Castries, le nouveau ministre de la marine est issu de l'armée de terre, mais s'est révélé un des rares bon chefs de la guerre de Sept Ans. Outre des nouveaux commandants, il impose des choix stratégiques qui manquaient à son prédécesseur. La répartition des vaisseaux ne change guère, mais montre qu'il ne croit pas à une victoire en Europe. De Grasse (suivi un peu plus tard par La Motte-Picquet) doit partir avec une grande escadre (20 vaisseaux) dans les Antilles où se porte toujours l’essentiel de l’effort de guerre français, sachant que pour faire des économies, Louis XVI a décidé de ne pas renforcer les 6 000 hommes de Rochambeau retranchés à Newport. Guichen, avec une escadre conséquente (12 vaisseaux) doit aller prêter main-forte à la flotte espagnole devant Gibraltar, et Suffren, avec une division, doit porter des renforts à la colonie néerlandaise du Cap (Afrique du Sud), désormais menacée par la Royal Navy.
Le marquis de Castries a retiré 8 vaisseaux du théâtre européen pour les redistribuer outre-mer, ce qui donne un quasi-équilibre entre les forces françaises et anglaises hors d'Europe.
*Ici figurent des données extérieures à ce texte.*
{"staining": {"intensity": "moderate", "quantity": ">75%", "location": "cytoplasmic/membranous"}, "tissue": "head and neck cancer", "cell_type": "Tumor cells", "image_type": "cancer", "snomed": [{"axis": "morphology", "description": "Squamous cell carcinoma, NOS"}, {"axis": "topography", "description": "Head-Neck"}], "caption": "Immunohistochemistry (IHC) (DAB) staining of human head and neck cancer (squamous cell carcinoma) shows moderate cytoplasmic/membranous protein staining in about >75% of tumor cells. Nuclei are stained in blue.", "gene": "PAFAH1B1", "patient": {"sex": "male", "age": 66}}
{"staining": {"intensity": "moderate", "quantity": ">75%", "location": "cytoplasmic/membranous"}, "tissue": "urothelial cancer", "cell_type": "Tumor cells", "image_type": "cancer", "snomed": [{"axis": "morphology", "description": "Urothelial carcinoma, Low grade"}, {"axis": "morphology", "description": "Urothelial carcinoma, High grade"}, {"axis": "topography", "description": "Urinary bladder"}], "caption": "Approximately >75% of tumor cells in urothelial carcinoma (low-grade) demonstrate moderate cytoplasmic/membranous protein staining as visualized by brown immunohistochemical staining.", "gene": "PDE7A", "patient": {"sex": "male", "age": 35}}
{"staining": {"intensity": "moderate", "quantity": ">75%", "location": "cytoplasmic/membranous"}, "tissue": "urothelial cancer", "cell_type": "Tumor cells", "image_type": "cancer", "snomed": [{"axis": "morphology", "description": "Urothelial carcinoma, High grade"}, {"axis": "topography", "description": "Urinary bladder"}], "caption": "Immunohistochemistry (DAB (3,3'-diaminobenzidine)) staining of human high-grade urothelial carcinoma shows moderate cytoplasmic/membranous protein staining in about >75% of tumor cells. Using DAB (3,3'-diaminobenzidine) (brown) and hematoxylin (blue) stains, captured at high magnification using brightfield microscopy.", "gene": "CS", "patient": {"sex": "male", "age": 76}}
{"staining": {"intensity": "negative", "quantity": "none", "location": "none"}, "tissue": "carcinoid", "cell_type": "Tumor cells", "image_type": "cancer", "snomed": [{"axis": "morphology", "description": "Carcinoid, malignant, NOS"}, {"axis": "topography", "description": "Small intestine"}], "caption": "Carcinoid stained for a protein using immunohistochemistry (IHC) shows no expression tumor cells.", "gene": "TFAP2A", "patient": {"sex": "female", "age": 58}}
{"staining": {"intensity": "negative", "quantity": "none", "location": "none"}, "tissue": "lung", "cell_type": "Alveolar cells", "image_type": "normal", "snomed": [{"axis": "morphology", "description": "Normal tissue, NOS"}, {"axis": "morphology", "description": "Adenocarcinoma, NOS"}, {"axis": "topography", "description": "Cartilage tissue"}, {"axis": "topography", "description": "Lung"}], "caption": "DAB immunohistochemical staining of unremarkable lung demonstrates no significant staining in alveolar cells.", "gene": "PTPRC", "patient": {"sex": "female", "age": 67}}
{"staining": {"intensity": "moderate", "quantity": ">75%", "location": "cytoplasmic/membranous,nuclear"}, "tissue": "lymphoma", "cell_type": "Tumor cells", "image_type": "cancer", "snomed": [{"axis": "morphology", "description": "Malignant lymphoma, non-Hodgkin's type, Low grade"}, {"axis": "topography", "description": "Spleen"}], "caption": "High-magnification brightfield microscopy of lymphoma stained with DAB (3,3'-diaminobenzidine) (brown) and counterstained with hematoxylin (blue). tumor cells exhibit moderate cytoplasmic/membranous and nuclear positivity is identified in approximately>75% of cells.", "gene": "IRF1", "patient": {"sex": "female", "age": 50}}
Même si on laisse 12 vaisseaux dans l'Atlantique, il est clair qu'on a renoncé aux projets d'invasion de l'Angleterre. Pour la première fois au XVIIIe siècle, le théâtre d'opération décisif est hors d'Europe, preuve de l'importance prise par les colonies[133].
Le ministre de la marine, conscient de l’importance de ces armements décide de se rendre à Brest, décision exceptionnelle et fortement symbolique de son engagement personnel dans le suivi des opérations. Castries arrive le 13 mars et rencontre le comte d’Hector, commandant de la base, ainsi que le comte de Grasse et tous les officiers des escadres en partance. Il déjeune à bord du Ville de Paris, le navire amiral de Grasse, et assiste à plusieurs exercices dans la rade[135]. La nouvelle de l'armement de l'escadre anglaise à destination du Cap venant d'arriver, de Castrie décide alors de renforcer les forces de Suffren avec un vaisseau[136].
Suffren prend le commandement d'un nouveau 74 canons, le Héros, un navire neuf (1778), doublé de cuivre et réputé bon marcheur. Cette belle unité se retrouve placée à la tête de 4 autres vaisseaux, l’Annibal (74), le Vengeur (64), le Sphinx (64) et l’Artésien (64) que le ministre vient de joindre à la division. Celle-ci est complétée d'une corvette, la Fortune (16), et doit escorter 8 transports embarquant un millier de soldats[137]. L’analyse de cette petite division montre clairement que le théâtre d’opération indien est secondaire, mais aussi qu’à Brest on a atteint les limites du possible en matière de mobilisation navale. Avec deux 74 canons, trois Vaisseau de 64 canons et aucune frégate, la puissance de feu n’est pas très élevée, même si tous les vaisseaux sont doublés de cuivre, sauf un, l’Annibal, alors-même que ce « 74 » est lui aussi récent (1779). Le Vengeur (64 canons), déjà ancien (1757) a certes été modernisé avec un doublage de cuivre, mais la coque fait de l’eau et sa mâture est en mauvais état. Suffren bataille auprès des bureaux brestois pour obtenir plus de matériel en supplément, mais sans succès. Le bailli se plaint aussi vivement de l’insuffisante dotation de sa division en bâtiments légers : on ne lui a pas donné de frégate, mais une simple corvette, la Fortune, qui est en mauvais état et marche mal[138].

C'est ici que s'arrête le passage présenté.